--- Given information Enclosed Below ---

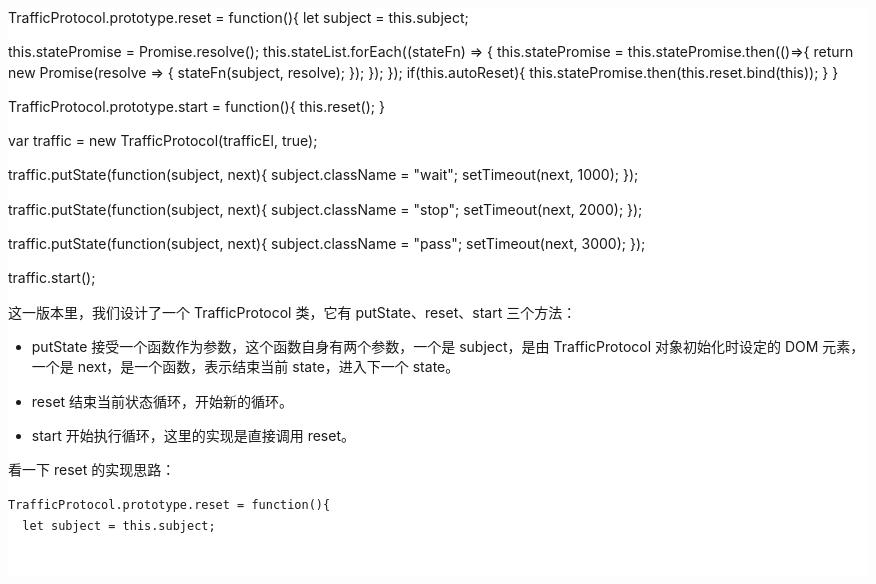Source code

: TrafficProtocol.prototype.reset = <span class="hljs-function"><span class="hljs-keyword">function</span>(<span class="hljs-params"></span>)</span>{
  <span class="hljs-keyword">let</span> subject = <span class="hljs-keyword">this</span>.subject;

  <span class="hljs-keyword">this</span>.statePromise = <span class="hljs-built_in">Promise</span>.resolve();
  <span class="hljs-keyword">this</span>.stateList.forEach((stateFn) =&gt; {
    <span class="hljs-keyword">this</span>.statePromise = <span class="hljs-keyword">this</span>.statePromise.then(()=&gt;{
      <span class="hljs-keyword">return</span> <span class="hljs-keyword">new</span> <span class="hljs-built_in">Promise</span>(resolve =&gt; {
        stateFn(subject, resolve);
      });
    });
  });
  <span class="hljs-keyword">if</span>(<span class="hljs-keyword">this</span>.autoReset){
    <span class="hljs-keyword">this</span>.statePromise.then(<span class="hljs-keyword">this</span>.reset.bind(<span class="hljs-keyword">this</span>));
  }
}

TrafficProtocol.prototype.start = <span class="hljs-function"><span class="hljs-keyword">function</span>(<span class="hljs-params"></span>)</span>{
  <span class="hljs-keyword">this</span>.reset();
}

<span class="hljs-keyword">var</span> traffic = <span class="hljs-keyword">new</span> TrafficProtocol(trafficEl, <span class="hljs-literal">true</span>);

traffic.putState(<span class="hljs-function"><span class="hljs-keyword">function</span>(<span class="hljs-params">subject, next</span>)</span>{
  subject.className = <span class="hljs-string">"wait"</span>;
  setTimeout(next, <span class="hljs-number">1000</span>);
});

traffic.putState(<span class="hljs-function"><span class="hljs-keyword">function</span>(<span class="hljs-params">subject, next</span>)</span>{
  subject.className = <span class="hljs-string">"stop"</span>;
  setTimeout(next, <span class="hljs-number">2000</span>);
});

traffic.putState(<span class="hljs-function"><span class="hljs-keyword">function</span>(<span class="hljs-params">subject, next</span>)</span>{
  subject.className = <span class="hljs-string">"pass"</span>;
  setTimeout(next, <span class="hljs-number">3000</span>);
});

traffic.start();
</code></pre>
<p>这一版本里，我们设计了一个 TrafficProtocol 类，它有 putState、reset、start 三个方法：</p>
<ul>
<li><p>putState 接受一个函数作为参数，这个函数自身有两个参数，一个是 subject，是由 TrafficProtocol 对象初始化时设定的 DOM 元素，一个是 next，是一个函数，表示结束当前 state，进入下一个 state。</p>
</li>
<li><p>reset 结束当前状态循环，开始新的循环。</p>
</li>
<li><p>start 开始执行循环，这里的实现是直接调用 reset。</p>
</li>
</ul>
<p>看一下 reset 的实现思路：</p>
<pre><code class="hljs lang-js">TrafficProtocol.prototype.reset = <span class="hljs-function"><span class="hljs-keyword">function</span>(<span class="hljs-params"></span>)</span>{
  <span class="hljs-keyword">let</span> subject = <span class="hljs-keyword">this</span>.subject;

--- End of Enclosed Given information ---

__What the exercise asks__.
Quote each entry above verbatim and drop the pictures.

__Your response__.
Source code

: TrafficProtocol.prototype.reset = <span class="hljs-function"><span class="hljs-keyword">function</span>(<span class="hljs-params"></span>)</span>{
  <span class="hljs-keyword">let</span> subject = <span class="hljs-keyword">this</span>.subject;

  <span class="hljs-keyword">this</span>.statePromise = <span class="hljs-built_in">Promise</span>.resolve();
  <span class="hljs-keyword">this</span>.stateList.forEach((stateFn) =&gt; {
    <span class="hljs-keyword">this</span>.statePromise = <span class="hljs-keyword">this</span>.statePromise.then(()=&gt;{
      <span class="hljs-keyword">return</span> <span class="hljs-keyword">new</span> <span class="hljs-built_in">Promise</span>(resolve =&gt; {
        stateFn(subject, resolve);
      });
    });
  });
  <span class="hljs-keyword">if</span>(<span class="hljs-keyword">this</span>.autoReset){
    <span class="hljs-keyword">this</span>.statePromise.then(<span class="hljs-keyword">this</span>.reset.bind(<span class="hljs-keyword">this</span>));
  }
}

TrafficProtocol.prototype.start = <span class="hljs-function"><span class="hljs-keyword">function</span>(<span class="hljs-params"></span>)</span>{
  <span class="hljs-keyword">this</span>.reset();
}

<span class="hljs-keyword">var</span> traffic = <span class="hljs-keyword">new</span> TrafficProtocol(trafficEl, <span class="hljs-literal">true</span>);

traffic.putState(<span class="hljs-function"><span class="hljs-keyword">function</span>(<span class="hljs-params">subject, next</span>)</span>{
  subject.className = <span class="hljs-string">"wait"</span>;
  setTimeout(next, <span class="hljs-number">1000</span>);
});

traffic.putState(<span class="hljs-function"><span class="hljs-keyword">function</span>(<span class="hljs-params">subject, next</span>)</span>{
  subject.className = <span class="hljs-string">"stop"</span>;
  setTimeout(next, <span class="hljs-number">2000</span>);
});

traffic.putState(<span class="hljs-function"><span class="hljs-keyword">function</span>(<span class="hljs-params">subject, next</span>)</span>{
  subject.className = <span class="hljs-string">"pass"</span>;
  setTimeout(next, <span class="hljs-number">3000</span>);
});

traffic.start();
</code></pre>
<p>这一版本里，我们设计了一个 TrafficProtocol 类，它有 putState、reset、start 三个方法：</p>
<ul>
<li><p>putState 接受一个函数作为参数，这个函数自身有两个参数，一个是 subject，是由 TrafficProtocol 对象初始化时设定的 DOM 元素，一个是 next，是一个函数，表示结束当前 state，进入下一个 state。</p>
</li>
<li><p>reset 结束当前状态循环，开始新的循环。</p>
</li>
<li><p>start 开始执行循环，这里的实现是直接调用 reset。</p>
</li>
</ul>
<p>看一下 reset 的实现思路：</p>
<pre><code class="hljs lang-js">TrafficProtocol.prototype.reset = <span class="hljs-function"><span class="hljs-keyword">function</span>(<span class="hljs-params"></span>)</span>{
  <span class="hljs-keyword">let</span> subject = <span class="hljs-keyword">this</span>.subject;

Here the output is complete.